Ramaphosa steps up the fight with home visits and mobile tech
Contacts to be tracked and traced; people to be tested at home
SA will deploy a 10,000-strong force of field workers to visit homes across the country to screen people for symptoms of the Covid-19 virus and will introduce mobile technology to track and trace contacts of those found to be positive, President Cyril Ramaphosa said.
The measures mark a dramatically stepped up effort by government to tackle the fight against the virus before it reaches the point where it can overwhelm the health system.
The intervention came as SA reported its third death and the number of confirmed cases reached 1,326. The virus has crippled the world and placed billions under lockdown, and is threatening to plunge SA’s already struggling economy into a deep recession.
Government’s new measures also came as health authorities reported the first confirmed cases in low-income areas in Johannesburg and Cape Town, signalling the need for greater urgency.
The field workers will send those with symptoms for testing at local clinics. People who are found to be positive with mild symptoms will be quarantined either at home or in government facilities, while those who are ill will be hospitalised.

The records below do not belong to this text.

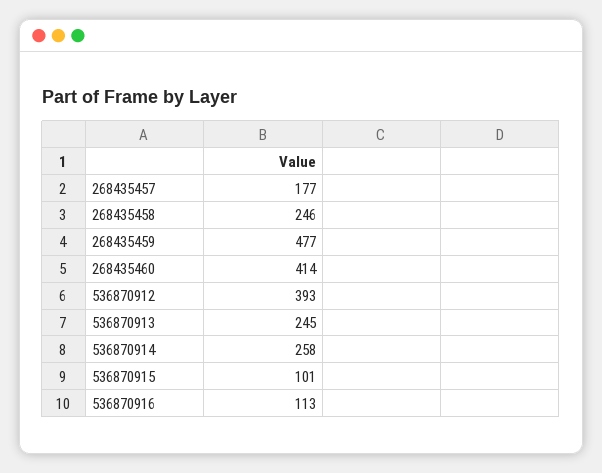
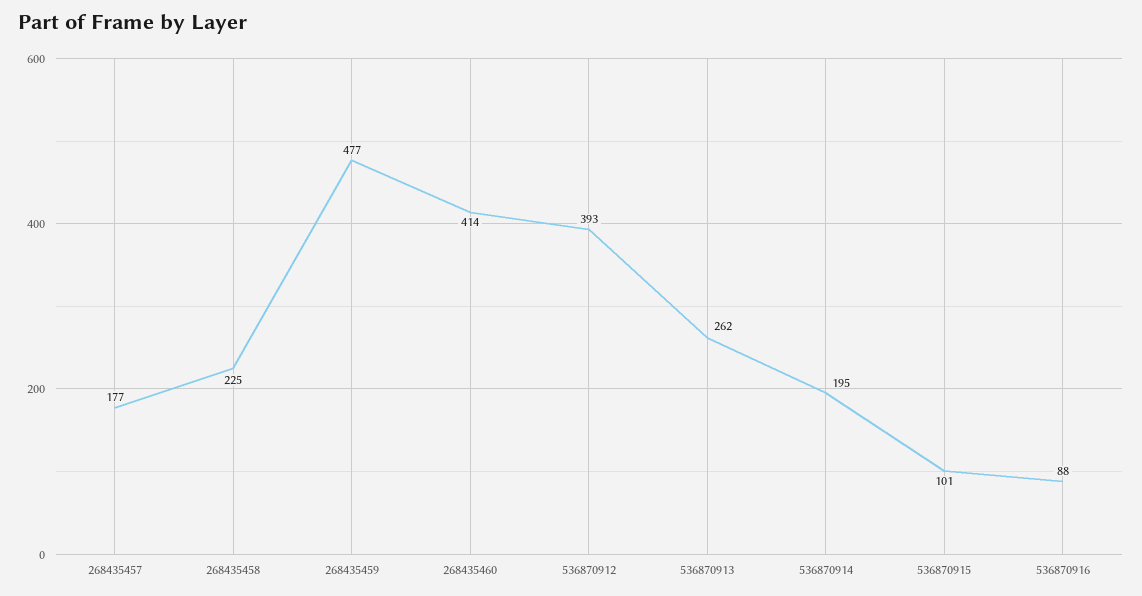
  {
    "268435457": 177,
-   "268435458": 246,
+   "268435458": 225,
    "268435459": 477,
    "268435460": 414,
    "536870912": 393,
-   "536870913": 245,
+   "536870913": 262,
-   "536870914": 258,
+   "536870914": 195,
    "536870915": 101,
-   "536870916": 113
+   "536870916": 88
  }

Using mobile technology, government will develop an extensive tracing system to trace contacts with confirmed coronavirus cases and monitor the geographical location of new cases in real time.

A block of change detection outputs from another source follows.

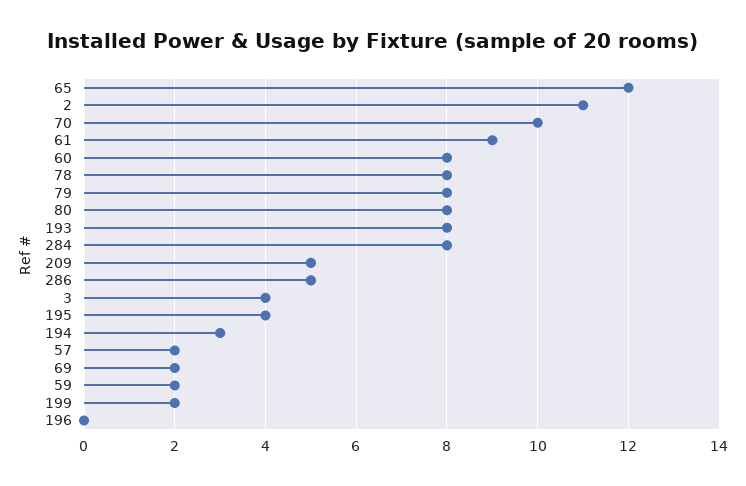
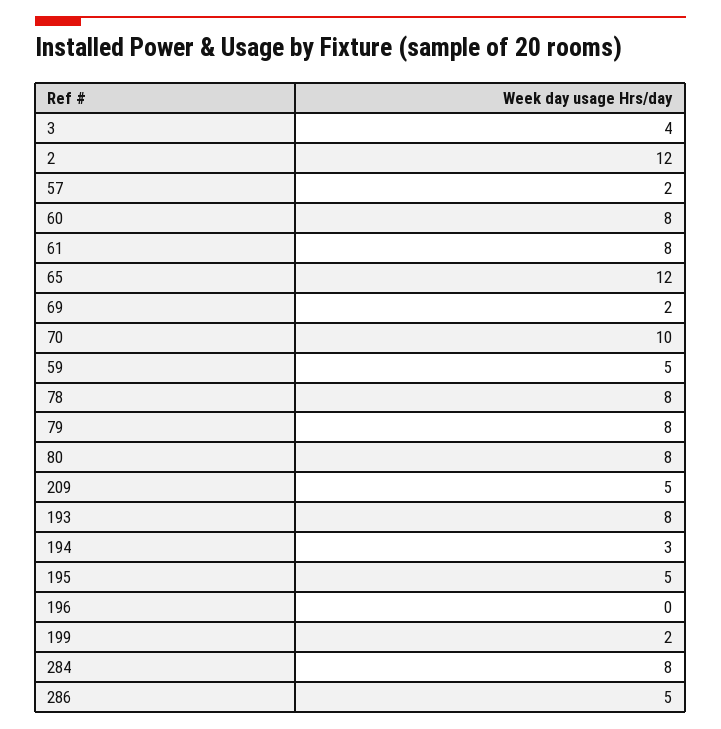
  {
    "65": 12,
-   "2": 11,
+   "2": 12,
    "70": 10,
-   "61": 9,
+   "61": 8,
    "60": 8,
    "78": 8,
    "79": 8,
    "80": 8,
    "193": 8,
    "284": 8,
    "209": 5,
    "286": 5,
    "3": 4,
-   "195": 4,
+   "195": 5,
    "194": 3,
    "57": 2,
    "69": 2,
-   "59": 2,
+   "59": 5,
    "199": 2,
    "196": 0
  }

“This drive is far-reaching, it is intensive and it is unprecedented in scale,” Ramaphosa said in a televised address to the nation on Monday night.
Ramaphosa urged South Africans to stand firm on the lockdown for another 17 days, saying that he understood the disruption to their lives and to the economy but that this measure was necessary and for the good of everyone.

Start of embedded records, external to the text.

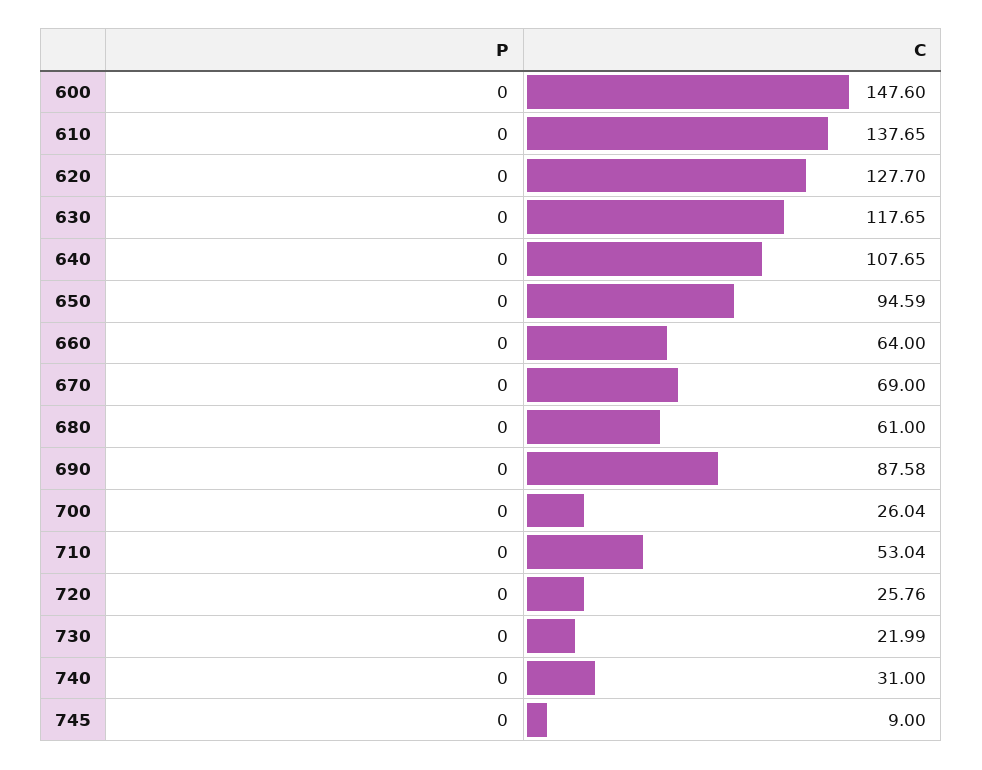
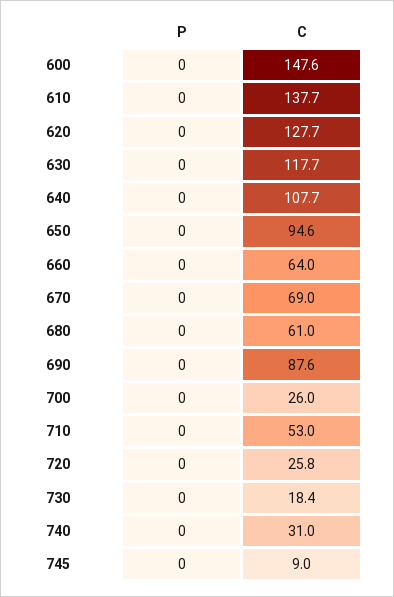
  {
    "P": {
      "600": 0,
      "610": 0,
      "620": 0,
      "630": 0,
      "640": 0,
      "650": 0,
      "660": 0,
      "670": 0,
      "680": 0,
      "690": 0,
      "700": 0,
      "710": 0,
      "720": 0,
      "730": 0,
      "740": 0,
      "745": 0
    },
    "C": {
      "600": 147.6,
      "610": 137.65,
      "620": 127.7,
      "630": 117.65,
      "640": 107.65,
      "650": 94.59,
      "660": 64,
      "670": 69,
      "680": 61,
      "690": 87.58,
      "700": 26.04,
      "710": 53.04,
      "720": 25.76,
-     "730": 21.99,
+     "730": 18.4,
      "740": 31,
      "745": 9
    }
  }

“Some people may think that this disease is something that does not concern them and it will never affect them.
“But it is very real and poses a great danger. It affects the rich and the poor; the young and the old; black and white; and those who live in cities and rural areas. Let us not make the mistake of thinking this is somebody else’s problem,” he said.
President Cyril Ramaphosa updated South Africa on the state of the coronavirus pandemic in the country on March 30 2020. While announcing the updated figures, Ramaphosa also announced the national rollout of a mobile screening and testing programme.
Friday’s downgrade of SA’s government credit rating by Moody’s Investors Service meant that the “grave health crisis” was taking place when the economy was under even greater strain.
“This will significantly increase the cost of borrowing to fund government spending and will have a negative impact on the economy. This development will not diminish in any way our response to the coronavirus pandemic,” he said.
At the same time the government would push ahead with structural economic reforms to address the weak economic growth, constrained public finances and struggling state-owned enterprises, he said. These have repeatedly been listed by ratings agencies as key vulnerabilities in the SA economy.
Government was particularly concerned, he said, about the plight of the self-employed and of informal businesses and was “urgently” developing additional measures for their support.
Over half of SA’s population lives below the poverty line with 40% either unemployed or engaged in survivalist enterprises which have now been stopped from operating.
Ramaphosa thanked front-line health workers and government staff, the 18,000 deployed security personnel and all those who are involved in essential work such as the production of food and electricity.
“This is uncharted territory for us all. We have never experienced a situation like this before and a number of mistakes will be made, but we ask for our people’s understanding that all this is being done for the good of everyone.... But I am convinced that we will succeed, because we will take this coronavirus threat seriously, we will adapt as a society, and we will all act responsibly.”